Akarasakita: Aksi Nyata Mahasiswa LSPR Bangun Harmoni Sosial

(Sumber: Dokumen Pribadi)
Jakarta — Halo, Edufriend! Kalau lo jalan-jalan ke Padepokan Ciliwung Condet pada awal Agustus lalu, tepatnya pada hari Sabtu (2/8/2025), lo mungkin menemukan suasana yang berbeda. Ada ruang imersif gelap penuh makna, galeri karya dari limbah tekstil, hingga pertunjukan anak-anak yang menggemaskan. Semua itu adalah bagian dari Akarsambara 2025: Merayakan Akar, Menyemai Rasa, puncak selebrasi dari gerakan sosial bernama Akarasakita.

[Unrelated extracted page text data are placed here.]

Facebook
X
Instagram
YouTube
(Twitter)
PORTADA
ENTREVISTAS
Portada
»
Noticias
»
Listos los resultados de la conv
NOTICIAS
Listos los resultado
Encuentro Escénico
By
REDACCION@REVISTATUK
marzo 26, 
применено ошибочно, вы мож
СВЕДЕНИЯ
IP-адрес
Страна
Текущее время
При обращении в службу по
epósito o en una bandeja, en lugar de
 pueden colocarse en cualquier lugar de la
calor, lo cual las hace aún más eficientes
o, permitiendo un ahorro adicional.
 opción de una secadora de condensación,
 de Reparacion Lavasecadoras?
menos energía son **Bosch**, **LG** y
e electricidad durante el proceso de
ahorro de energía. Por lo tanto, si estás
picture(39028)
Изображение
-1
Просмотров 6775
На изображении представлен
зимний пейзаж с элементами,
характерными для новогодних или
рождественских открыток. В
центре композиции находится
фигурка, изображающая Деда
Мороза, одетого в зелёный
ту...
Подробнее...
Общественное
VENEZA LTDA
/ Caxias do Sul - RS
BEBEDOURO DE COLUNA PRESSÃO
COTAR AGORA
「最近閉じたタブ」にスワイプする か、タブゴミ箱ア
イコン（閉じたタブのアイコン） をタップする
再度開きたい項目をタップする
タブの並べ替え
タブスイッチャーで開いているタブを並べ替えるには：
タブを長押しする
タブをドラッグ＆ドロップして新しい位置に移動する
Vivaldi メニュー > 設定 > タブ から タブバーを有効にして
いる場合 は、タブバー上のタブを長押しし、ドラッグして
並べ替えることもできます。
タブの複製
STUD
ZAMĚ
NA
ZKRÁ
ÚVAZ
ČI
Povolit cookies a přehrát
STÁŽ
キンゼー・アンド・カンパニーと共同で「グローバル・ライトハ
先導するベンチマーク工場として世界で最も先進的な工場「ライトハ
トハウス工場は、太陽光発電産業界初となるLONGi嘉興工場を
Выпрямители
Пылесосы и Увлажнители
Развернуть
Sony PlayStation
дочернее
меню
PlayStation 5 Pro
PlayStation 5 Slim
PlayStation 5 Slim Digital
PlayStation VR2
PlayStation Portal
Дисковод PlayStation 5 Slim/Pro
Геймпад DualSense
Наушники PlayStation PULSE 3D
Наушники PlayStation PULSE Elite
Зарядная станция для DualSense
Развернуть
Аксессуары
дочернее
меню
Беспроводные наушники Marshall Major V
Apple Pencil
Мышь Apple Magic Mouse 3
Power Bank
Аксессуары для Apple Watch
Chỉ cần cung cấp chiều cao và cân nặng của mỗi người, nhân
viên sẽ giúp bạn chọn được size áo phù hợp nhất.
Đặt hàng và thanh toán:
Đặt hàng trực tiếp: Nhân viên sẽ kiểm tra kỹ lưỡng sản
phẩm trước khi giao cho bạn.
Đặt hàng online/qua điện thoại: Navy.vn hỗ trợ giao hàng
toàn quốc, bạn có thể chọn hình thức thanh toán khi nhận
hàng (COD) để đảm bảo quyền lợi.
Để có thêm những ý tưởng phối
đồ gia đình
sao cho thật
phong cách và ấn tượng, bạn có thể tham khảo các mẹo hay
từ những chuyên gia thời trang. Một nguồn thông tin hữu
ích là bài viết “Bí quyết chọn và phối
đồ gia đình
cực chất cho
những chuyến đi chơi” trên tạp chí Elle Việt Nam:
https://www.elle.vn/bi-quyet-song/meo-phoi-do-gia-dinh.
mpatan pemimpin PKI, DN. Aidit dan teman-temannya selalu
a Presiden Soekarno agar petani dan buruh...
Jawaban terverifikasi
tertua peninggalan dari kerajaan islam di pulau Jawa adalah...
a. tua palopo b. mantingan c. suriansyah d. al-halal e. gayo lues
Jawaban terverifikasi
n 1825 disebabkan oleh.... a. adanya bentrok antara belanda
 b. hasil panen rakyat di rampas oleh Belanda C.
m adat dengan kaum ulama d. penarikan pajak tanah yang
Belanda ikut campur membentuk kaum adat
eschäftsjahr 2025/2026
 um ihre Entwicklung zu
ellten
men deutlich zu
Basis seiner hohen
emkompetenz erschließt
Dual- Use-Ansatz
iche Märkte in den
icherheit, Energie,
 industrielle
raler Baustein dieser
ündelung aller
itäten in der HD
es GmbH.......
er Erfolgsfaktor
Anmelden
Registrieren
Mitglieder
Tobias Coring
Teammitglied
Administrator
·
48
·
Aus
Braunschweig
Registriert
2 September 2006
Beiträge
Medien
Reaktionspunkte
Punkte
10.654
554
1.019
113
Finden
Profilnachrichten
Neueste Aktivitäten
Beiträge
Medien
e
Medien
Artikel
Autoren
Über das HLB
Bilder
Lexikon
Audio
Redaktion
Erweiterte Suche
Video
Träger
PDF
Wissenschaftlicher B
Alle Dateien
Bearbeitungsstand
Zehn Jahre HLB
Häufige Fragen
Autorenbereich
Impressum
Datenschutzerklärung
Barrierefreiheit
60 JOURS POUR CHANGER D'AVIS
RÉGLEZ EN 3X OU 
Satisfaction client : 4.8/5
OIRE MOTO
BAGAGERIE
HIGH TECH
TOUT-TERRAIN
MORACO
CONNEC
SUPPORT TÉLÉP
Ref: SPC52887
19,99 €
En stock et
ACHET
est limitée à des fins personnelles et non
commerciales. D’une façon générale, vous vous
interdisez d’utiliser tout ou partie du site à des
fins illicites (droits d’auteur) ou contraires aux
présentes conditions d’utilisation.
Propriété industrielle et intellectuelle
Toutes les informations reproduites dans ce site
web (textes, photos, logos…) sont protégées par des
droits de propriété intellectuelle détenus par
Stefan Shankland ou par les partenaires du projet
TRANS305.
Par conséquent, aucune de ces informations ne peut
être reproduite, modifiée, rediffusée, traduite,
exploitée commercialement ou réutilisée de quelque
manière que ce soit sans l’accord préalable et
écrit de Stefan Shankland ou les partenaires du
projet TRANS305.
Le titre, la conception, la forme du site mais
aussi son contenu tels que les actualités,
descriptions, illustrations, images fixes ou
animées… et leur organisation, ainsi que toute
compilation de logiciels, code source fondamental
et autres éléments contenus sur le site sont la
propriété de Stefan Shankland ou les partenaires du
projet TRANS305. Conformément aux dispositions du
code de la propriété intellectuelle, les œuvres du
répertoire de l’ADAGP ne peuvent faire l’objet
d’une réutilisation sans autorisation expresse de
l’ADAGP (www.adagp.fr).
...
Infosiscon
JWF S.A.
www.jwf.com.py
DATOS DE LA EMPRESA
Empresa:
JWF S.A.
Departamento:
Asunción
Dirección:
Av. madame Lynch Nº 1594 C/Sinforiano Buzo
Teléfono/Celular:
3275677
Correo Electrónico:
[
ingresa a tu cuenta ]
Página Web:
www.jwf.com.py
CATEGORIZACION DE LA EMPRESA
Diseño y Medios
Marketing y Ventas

Akarasakita adalah program community development dari mahasiswa Institute of Communication and Business LSPR yang dijalankan sejak Juni 2025. Mereka nggak cuma datang lalu pergi, tapi benar-benar membangun hubungan dengan warga sekitar Padepokan. Mereka juga berusaha menghapus stigma masyarakat mengenai anak LSPR yang konon katanya kurang membaur dengan masyarakat.
Merajut, Mengajar, dan Mengekspresikan Lingkungan Condet
Kegiatan ini terbagi jadi empat program. Pertama, ada Akarajut, yaitu merajut alam, menenun kehidupan. Barang-barang bekas, terutama pakaian disulap jadi benang rajut yang kemudian dijadikan kerajinan tangan. Bukan cuma kreatif, tapi juga jadi solusi untuk mengurangi limbah fast fashion.
Lalu ada Akarnara, ruang tumbuh dan belajar. Edufriend bisa bayangin anak-anak kecil belajar Matematika, Bahasa Inggris (dari public speaking sampai vocabulary), plus nyanyi lagu-lagu keren kayak Laskar Pelangi, Ondel-Ondel, dan Sinanggar Tulo. Suara mereka bukan cuma indah, tapi juga jadi simbol semangat belajar yang nggak kenal batas.
Ketiga ada Akarswara, memilah alam dan berkisah dalam karya. Dalam program ini warga diajak memilah sampah dan ikut pelatihan membatik khas Betawi. Edukasi lingkungan jadi makin nyantol karena dibawakan dengan cara yang ekspresif dan menyenangkan.
Puncak Akarsambara dan Kembali Menghidupkan Budaya
Puncaknya ada Akarsambara, perayaan kecil tapi penuh makna. Semua yang udah dijalani bareng-bareng ditampilkan dalam bentuk galeri karya, penampilan seni, hingga simbolis penyerahan tempat sampah daur ulang ke masyarakat. Penampilan tari Betawi jadi highlight dalam acara ini. Bukan sekadar gerak, tapi penghormatan pada budaya dan rasa.
“Tujuan utama kita adalah membangun kembali kehidupan budaya di Padepokan Ciliwung yang sempat terhenti akibat banjir besar,” ujar Indira Hendzie, selaku Ketua Pelaksana Akarasakita.
Momen apresiasi untuk para peserta dan relawan di akhir acara mempunyai harapan serta semangat dari kegiatan ini yang artinya kegiatan ini tidak hanya berhenti sampai sini, tetapi terus tumbuh dan menjadi kebiasaan baik di lingkungan sekitar. Akarasakita membuktikan bahwa gerakan sosial bisa dimulai dari kepedulian kecil. Melalui pendekatan edukatif dan kreatif, mereka ikut mendukung tujuan pembangunan berkelanjutan, khususnya dalam hal pendidikan inklusif, daur ulang, dan kesadaran lingkungan.
Gimana? Tertarik jadi bagian dari gerakan sosial yang berdampak kayak Akarasakita? Ayo, Edufriend! Saatnya lo juga turun ke masyarakat, bikin karya, dan jadi akar perubahan di lingkungan sekitar lo!